** TEXTE FOURNI **

• • • •

Je conviens que certains noms sont inappropriés (ex. les squaws, etc.) mais j’ai un malaise devant les dérives de la rectitude politique à laquelle on fait dire bien des choses, comme l’étude citée dans l’article. Je suis loin d’être un conservateur mais en même temps je crois que ces changements de surface sont cosmétiques et ne changent pas l’attitude en profondeur des personnes qui ont des préjugés tenaces. Les Américains ont plein de modèles afro-américains, incluant un Président, mais on se rend compte que cela n’a rien changé dans la tête de plusieurs. Le mouvement Black Lives Matter nous le rappelle. Combattre le racisme, le sexisme et ses dérives implique la rencontre de l’autre, son acceptation et un changement d’attitude. Les quotas, les lois, les changements de noms y contribuent mais si peu car ils ne font que donner bonne conscience.

Si j’approuve l’empathie éprouvée par Noémi Mercier pour les peuples et la culture autochtone, je relève que ce que ses propos illustrent, c’est le pouvoir exercé par la suggestion. Le caractère suggestif des images a été découvert depuis longtemps. Les mots aussi ont un caractère suggestif, une même image associée à divers mots engendrera un sentiment différent. Même une étude universitaire qui usuellement cherche à faire une démonstration, ne peut être parfaitement neutre.

— Faut-il en effet prendre toutes ces choses au sérieux ? Pour moi, la réponse est : non. Et voici pourquoi :

Pour reprendre l’imaginaire de Noémi Mercier, supposons que les Canadiens de Montréal décident de s’appeler tout simplement les Québécois de Montréal ; il est possible que cela plairait à quelques nationalistes, mais en final ce qui transporte la foule, ce qui produit l’identification, ce n’est pas le nom. C’est l’équipe, les joueurs, le coach et plus encore les résultats, les victoires et bien sûr la Coupe Stanley.

Ce qu’il y a dans la tête des populations autochtones, incluant la jeunesse, c’est quelques 400 années de colonisation parfois brutale, ces multiples tentatives d’assimilations qui ont contribué à engendrer divers sentiments qui ne sont pas prêts de se résorber. Un sentiment, un vécu, un mal de vivre transmis par les parents.

Qu’une équipe sportive s’appelle les Redskins, les Esquimos ou encore les Mohawks ne change rien à la structure mentale, ce qui altère la structure mentale ce sont les agressions faites à l’esprit.

• • • •

** DONNÉES EXTRAITES **
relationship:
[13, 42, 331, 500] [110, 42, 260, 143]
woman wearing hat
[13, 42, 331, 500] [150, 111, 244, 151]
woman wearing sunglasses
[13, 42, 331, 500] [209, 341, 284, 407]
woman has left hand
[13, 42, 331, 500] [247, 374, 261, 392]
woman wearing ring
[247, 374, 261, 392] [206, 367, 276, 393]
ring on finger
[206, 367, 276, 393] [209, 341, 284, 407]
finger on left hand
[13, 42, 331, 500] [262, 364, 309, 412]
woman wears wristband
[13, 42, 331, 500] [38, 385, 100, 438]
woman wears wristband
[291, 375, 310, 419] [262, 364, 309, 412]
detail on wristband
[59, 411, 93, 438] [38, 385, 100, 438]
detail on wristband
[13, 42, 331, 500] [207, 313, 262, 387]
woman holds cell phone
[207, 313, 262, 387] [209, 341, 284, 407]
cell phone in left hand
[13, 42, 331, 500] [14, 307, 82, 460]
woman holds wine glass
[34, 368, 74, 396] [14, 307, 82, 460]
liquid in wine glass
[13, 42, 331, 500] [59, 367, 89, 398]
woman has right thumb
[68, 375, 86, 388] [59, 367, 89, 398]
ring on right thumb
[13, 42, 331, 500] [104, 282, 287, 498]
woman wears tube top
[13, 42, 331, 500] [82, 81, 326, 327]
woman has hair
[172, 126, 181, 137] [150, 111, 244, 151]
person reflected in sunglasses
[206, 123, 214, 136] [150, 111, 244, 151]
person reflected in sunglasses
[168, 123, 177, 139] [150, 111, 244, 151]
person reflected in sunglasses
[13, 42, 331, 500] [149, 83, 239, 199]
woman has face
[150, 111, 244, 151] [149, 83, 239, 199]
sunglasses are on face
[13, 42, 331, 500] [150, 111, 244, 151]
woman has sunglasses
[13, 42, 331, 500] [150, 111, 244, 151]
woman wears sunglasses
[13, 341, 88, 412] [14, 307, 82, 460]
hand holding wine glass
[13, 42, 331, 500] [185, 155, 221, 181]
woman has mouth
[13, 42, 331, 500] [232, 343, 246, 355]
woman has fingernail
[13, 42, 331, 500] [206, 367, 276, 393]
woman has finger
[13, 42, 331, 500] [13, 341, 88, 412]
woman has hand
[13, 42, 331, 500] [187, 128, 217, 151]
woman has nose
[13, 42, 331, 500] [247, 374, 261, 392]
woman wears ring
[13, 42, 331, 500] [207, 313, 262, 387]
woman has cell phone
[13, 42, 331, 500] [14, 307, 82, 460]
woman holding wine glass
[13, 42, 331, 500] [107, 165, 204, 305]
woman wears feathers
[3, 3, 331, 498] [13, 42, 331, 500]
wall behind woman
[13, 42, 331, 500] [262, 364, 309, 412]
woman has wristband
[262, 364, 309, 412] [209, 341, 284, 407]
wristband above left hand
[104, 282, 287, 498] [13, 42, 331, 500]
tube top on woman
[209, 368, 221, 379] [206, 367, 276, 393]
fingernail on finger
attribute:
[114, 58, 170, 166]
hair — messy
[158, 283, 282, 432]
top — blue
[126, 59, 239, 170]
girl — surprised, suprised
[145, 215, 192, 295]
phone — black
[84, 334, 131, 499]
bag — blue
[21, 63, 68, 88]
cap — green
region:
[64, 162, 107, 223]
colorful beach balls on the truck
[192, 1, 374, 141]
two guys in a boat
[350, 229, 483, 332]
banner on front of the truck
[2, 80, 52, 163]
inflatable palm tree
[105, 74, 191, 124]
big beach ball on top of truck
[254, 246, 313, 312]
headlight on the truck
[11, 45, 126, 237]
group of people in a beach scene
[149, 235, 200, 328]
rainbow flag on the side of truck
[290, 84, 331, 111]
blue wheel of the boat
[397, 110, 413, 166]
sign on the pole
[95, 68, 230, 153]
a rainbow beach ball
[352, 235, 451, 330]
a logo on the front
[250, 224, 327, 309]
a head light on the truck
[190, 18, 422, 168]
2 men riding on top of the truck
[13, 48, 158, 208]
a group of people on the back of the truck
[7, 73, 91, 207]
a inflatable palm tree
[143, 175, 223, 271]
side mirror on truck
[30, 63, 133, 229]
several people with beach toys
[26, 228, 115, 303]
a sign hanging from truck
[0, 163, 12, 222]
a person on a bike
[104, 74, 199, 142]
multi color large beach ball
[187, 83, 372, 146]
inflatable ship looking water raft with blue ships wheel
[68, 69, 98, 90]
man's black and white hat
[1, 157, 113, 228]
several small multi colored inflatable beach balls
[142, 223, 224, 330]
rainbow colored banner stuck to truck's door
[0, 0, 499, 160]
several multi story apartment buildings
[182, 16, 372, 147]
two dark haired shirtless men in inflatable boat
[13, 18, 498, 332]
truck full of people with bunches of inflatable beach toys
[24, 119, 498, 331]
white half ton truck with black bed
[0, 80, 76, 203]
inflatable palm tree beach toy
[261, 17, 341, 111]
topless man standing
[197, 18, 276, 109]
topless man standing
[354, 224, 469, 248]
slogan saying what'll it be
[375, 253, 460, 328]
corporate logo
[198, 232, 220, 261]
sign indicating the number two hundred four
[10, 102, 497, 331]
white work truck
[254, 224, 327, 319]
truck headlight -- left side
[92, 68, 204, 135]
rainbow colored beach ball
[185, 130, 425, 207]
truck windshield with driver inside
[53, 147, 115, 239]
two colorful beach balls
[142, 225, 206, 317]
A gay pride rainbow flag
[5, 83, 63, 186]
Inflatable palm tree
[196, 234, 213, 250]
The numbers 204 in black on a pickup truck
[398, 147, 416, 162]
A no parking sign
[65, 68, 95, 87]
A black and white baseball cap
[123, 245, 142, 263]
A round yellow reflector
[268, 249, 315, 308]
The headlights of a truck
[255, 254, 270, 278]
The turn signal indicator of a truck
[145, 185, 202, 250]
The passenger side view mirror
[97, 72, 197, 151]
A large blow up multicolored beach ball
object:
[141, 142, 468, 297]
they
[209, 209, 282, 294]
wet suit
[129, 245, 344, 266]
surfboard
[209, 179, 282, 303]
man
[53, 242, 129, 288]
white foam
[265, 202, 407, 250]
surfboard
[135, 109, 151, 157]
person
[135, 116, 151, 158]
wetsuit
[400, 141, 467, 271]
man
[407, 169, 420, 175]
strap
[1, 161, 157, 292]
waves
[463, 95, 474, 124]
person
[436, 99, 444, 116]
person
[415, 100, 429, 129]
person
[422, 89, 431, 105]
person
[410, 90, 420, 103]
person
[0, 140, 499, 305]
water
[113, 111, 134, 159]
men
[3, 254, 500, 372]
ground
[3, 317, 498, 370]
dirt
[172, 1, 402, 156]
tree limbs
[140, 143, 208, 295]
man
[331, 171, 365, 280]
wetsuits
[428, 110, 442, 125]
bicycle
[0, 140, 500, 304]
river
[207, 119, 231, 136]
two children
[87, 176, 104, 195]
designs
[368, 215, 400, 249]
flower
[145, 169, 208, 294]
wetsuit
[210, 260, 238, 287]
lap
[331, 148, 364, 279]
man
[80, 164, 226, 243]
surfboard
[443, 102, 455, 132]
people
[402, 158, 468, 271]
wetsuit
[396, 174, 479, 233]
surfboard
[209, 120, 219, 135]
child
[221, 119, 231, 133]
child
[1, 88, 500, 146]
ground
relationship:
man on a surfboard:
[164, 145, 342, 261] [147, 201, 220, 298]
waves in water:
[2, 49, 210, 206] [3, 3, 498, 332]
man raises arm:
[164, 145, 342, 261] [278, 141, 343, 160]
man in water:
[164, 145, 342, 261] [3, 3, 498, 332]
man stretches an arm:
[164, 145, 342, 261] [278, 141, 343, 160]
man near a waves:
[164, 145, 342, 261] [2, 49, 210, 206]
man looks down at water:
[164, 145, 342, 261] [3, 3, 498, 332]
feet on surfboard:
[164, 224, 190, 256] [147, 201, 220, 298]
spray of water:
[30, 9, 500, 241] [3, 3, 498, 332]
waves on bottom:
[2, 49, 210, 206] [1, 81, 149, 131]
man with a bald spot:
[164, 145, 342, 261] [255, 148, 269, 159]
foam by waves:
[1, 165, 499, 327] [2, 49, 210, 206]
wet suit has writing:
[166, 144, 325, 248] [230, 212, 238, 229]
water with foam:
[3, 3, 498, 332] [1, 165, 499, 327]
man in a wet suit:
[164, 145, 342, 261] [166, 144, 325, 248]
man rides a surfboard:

• • • •

** SÉRIE DE CONSIGNES **
[A] Répondez à ces questions sur le texte sur les noms d'équipes sportives :
(i) Quel mouvement rappelle que les modèles afro-américains n'ont rien changé dans la tête de plusieurs ?
(ii) Quel nouveau nom imagine-t-on pour les Canadiens de Montréal ?
(iii) Quel trophée figure parmi ce qui transporte la foule ?
[B] Poursuivez le texte sur les noms d'équipes sportives à partir de sa dernière phrase.

** CORRIGÉ DES EXERCICES **
[A]
(i) Le mouvement Black Lives Matter.
(ii) Les Québécois de Montréal.
(iii) La Coupe Stanley.

[B]
C’est donner au logos ou mascottes ou aux noms un pouvoir totémique qu’ils n’ont pas. Ceci consiste à accorder aux images un pouvoir emblématique qu’ils n’ont pas. Il n’y a pas de totems sans tabous. Hors à l’origine, comme l’ont montré les anthropologues, puis comme l’a éclairé au début du 20ième siècle Sigmund Freud, il y a : l’inceste.

Nous vivons une époque de retour au totémisme (infantilisme sociale érigé en modus vivendi) ; parce que nous n’avons plus de sens, ni de dieux. C’est plutôt de ce côté-là qu’il faudrait selon moi chercher les pertes de l’estime de soi. Pertes d’ailleurs qui ne touche pas que les personnes racisées ou encore autochtones, lesquelles affectent toutes les sociétés en principe avancées.

Ces études ne font que donner du relief à cette perte de sens généralisée.

Sous prétexte de nous émanciper, nous découvrons de nouveaux moyens de nous priver de toutes sortes de libertés que nous sacrifions sur l’autel d’une « bien pensée » unique qui forcera toujours plus de conformisme, plus d’uniformisation et toujours moins de diversité. C’est tout le contraire de la biodiversité et des effets bénéfiques recherchés.

Pour faire suite à votre chronique, à mon humble avis, la solution à cet épineux problème se trouve non pas dans les changements de dénomination des équipes mais plutôt dans l’éclosion de vedettes sportives issues des Premières Nations. Voilà vers quoi il convient de canaliser les « efforts de réparation ». Ces vedettes seraient assurément source de fierté identitaire pour les Autochtones, tout comme un certain Maurice Richard l’aura été de 1942 à 1960 aux yeux des Québécois (jadis appelés Canadiens français) qui, jusque là, comptaient trop peu de véritables héros. Cela ne se fera pas du jour au lendemain, j’en conviens, mais j’estime qu’il s’agit là d’une démarche qui en vaut la peine.